◆ WHAT TO PRODUCE ◆
Find every line in the records below that contains the word "after", and copy each such line.

◆ PROVIDED DATA ◆
-- Opening Marker --

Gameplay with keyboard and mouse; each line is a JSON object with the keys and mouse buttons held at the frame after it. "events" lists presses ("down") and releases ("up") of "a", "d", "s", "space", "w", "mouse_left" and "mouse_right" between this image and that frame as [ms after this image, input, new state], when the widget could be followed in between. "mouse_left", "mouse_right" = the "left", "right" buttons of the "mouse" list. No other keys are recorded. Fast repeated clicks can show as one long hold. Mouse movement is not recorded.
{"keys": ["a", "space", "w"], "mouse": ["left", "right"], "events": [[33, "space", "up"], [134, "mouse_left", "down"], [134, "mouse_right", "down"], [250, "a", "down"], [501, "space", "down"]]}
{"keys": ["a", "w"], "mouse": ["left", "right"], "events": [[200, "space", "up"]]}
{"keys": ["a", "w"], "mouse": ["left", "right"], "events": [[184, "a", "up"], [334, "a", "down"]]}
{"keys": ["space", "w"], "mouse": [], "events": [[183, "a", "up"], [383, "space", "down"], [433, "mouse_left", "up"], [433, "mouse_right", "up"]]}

-- Closing Marker --
-- Opening Marker --

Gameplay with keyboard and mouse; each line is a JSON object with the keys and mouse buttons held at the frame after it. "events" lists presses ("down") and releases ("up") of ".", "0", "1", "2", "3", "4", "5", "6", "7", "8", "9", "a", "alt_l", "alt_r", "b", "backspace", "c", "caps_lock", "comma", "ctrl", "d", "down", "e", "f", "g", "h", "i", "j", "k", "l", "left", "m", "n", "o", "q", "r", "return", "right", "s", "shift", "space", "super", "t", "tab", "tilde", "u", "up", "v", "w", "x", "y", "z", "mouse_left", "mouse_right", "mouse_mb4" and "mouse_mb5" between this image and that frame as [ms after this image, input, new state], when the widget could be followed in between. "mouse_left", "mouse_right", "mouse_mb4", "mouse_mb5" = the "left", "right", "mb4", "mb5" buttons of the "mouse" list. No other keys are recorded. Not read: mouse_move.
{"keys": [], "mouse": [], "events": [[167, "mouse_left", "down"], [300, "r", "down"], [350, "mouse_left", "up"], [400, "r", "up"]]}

-- Closing Marker --

◆ TASK RESULT ◆
Gameplay with keyboard and mouse; each line is a JSON object with the keys and mouse buttons held at the frame after it. "events" lists presses ("down") and releases ("up") of "a", "d", "s", "space", "w", "mouse_left" and "mouse_right" between this image and that frame as [ms after this image, input, new state], when the widget could be followed in between. "mouse_left", "mouse_right" = the "left", "right" buttons of the "mouse" list. No other keys are recorded. Fast repeated clicks can show as one long hold. Mouse movement is not recorded.
Gameplay with keyboard and mouse; each line is a JSON object with the keys and mouse buttons held at the frame after it. "events" lists presses ("down") and releases ("up") of ".", "0", "1", "2", "3", "4", "5", "6", "7", "8", "9", "a", "alt_l", "alt_r", "b", "backspace", "c", "caps_lock", "comma", "ctrl", "d", "down", "e", "f", "g", "h", "i", "j", "k", "l", "left", "m", "n", "o", "q", "r", "return", "right", "s", "shift", "space", "super", "t", "tab", "tilde", "u", "up", "v", "w", "x", "y", "z", "mouse_left", "mouse_right", "mouse_mb4" and "mouse_mb5" between this image and that frame as [ms after this image, input, new state], when the widget could be followed in between. "mouse_left", "mouse_right", "mouse_mb4", "mouse_mb5" = the "left", "right", "mb4", "mb5" buttons of the "mouse" list. No other keys are recorded. Not read: mouse_move.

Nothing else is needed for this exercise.